Tegal’s sales hit by project postponements and cancellations

For its fiscal first-quarter 2009 (to end-June 2008), plasma etch and deposition system maker Tegal Corp of Petaluma, CA, USA has reported revenue of $4.7m, down on $7.4m last quarter.

Gross margin of 49.2% is down slightly from 50.6% last quarter. Operating loss was $1m, compared to operating income of $0.8m. Cash reserves have fallen by $1.1m to $18.2m.

“Our results for this quarter were below our expectations, as several projects in which we were engaged were either postponed or cancelled,” says president & CEO Thomas Mika. “The current environment in semiconductor capital equipment is challenging - more so than any other time since the beginning of the decade,” he adds.

Nevetheless, during the quarter Tegal shipped an advanced etch system to SVTC Technologies of San Jose, CA, USA, which operates a process development foundry for the rapidly growing novel memory and transistor market along with the MEMS/MOEMS, photovoltaics, biotechnology, image sensors and high-voltage markets. As part of the order, Tegal is also working with SVTC on process recipe development for these applications.

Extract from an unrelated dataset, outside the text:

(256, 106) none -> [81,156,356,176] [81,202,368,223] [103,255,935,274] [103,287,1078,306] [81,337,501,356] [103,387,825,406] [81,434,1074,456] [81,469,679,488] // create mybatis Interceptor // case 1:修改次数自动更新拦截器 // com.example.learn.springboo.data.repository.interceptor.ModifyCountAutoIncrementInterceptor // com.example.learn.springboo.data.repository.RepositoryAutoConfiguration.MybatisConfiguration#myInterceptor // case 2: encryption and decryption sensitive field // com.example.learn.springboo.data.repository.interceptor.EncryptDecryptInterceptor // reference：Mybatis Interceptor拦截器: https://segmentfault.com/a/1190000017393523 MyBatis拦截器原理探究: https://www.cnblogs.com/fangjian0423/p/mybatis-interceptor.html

“The shipment of an advanced 6500 etch system to SVTC was a big plus for the quarter,” says Mika. “It is a high-visibility installation, and we have already generated several sales leads from SVTC development customers.” In addition, Tegal is completing its Compact 360NLD system for shipment later this month. “The official launch of the product at Semicon West in mid-July was a great success,” he reckons.

“While we expect the environment to remain challenging in the near future, we have a strong cash position and believe we will sustain or improve our market position,” Mika concludes.